▼
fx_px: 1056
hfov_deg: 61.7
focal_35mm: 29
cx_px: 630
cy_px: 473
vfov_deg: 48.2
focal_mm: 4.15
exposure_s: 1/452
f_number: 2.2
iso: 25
▲
▼
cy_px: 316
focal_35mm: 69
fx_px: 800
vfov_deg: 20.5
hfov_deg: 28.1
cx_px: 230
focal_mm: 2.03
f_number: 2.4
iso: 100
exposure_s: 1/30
▲
## Exercise directions
Look through the material above and print exactly the lines from the one containing "focal_35mm: 69" to the one containing "exposure_s: 1/30", both included, and nothing more.

## Task solution
focal_35mm: 69
fx_px: 800
vfov_deg: 20.5
hfov_deg: 28.1
cx_px: 230
focal_mm: 2.03
f_number: 2.4
iso: 100
exposure_s: 1/30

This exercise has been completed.